*Extracted text*.

Content starts

Here's my feelings about tension: if your machine is piecing with nice tension, meaning if the thread is balanced and not producing loops on either side while you piece two 4 inch squares together with your piecing foot and your machine on all the normal settings, then it should be balanced the same way for quilting.
When I have students in class and their tension has gone out the window, I ask them to put their machine back completely to piecing and piece two squares together. If the tension returns to normal, I asked what they changed about their machine.
Here's the normal list: Dropped the feed dogs, put on this foot, started quilting.
So then we start eliminating culprits one by one. Instead of dropping you feed dogs, leave them up.
Next put on your free motion foot and take a look at it. Is it standing up too high on your quilt? If your foot is adjust too high, your thread can break or garble up on the back and get nasty. If it's set up too low it can squish you quilt, but chances are it won't effect the tension.

Content ends

*Recorded information*.
Content starts

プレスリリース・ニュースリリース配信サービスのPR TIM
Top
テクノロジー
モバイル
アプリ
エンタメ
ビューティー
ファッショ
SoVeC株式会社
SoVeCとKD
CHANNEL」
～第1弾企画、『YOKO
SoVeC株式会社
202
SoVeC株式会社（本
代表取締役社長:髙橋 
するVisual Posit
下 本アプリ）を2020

Content ends
Content starts

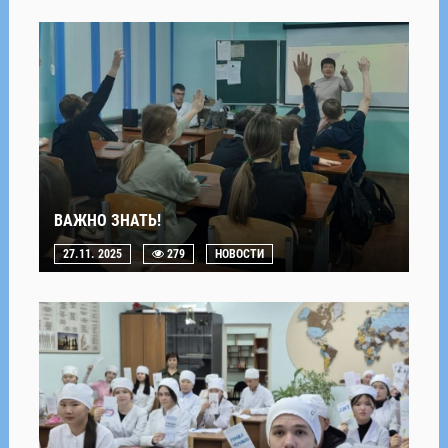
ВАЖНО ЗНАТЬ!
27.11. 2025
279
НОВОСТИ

Content ends

*What this task involves*. Write out the passage from the machine tension text word for word, starting at "So then we start" and ending at "effect the tension.".

*Written solution*.
So then we start eliminating culprits one by one. Instead of dropping you feed dogs, leave them up.
Next put on your free motion foot and take a look at it. Is it standing up too high on your quilt? If your foot is adjust too high, your thread can break or garble up on the back and get nasty. If it's set up too low it can squish you quilt, but chances are it won't effect the tension.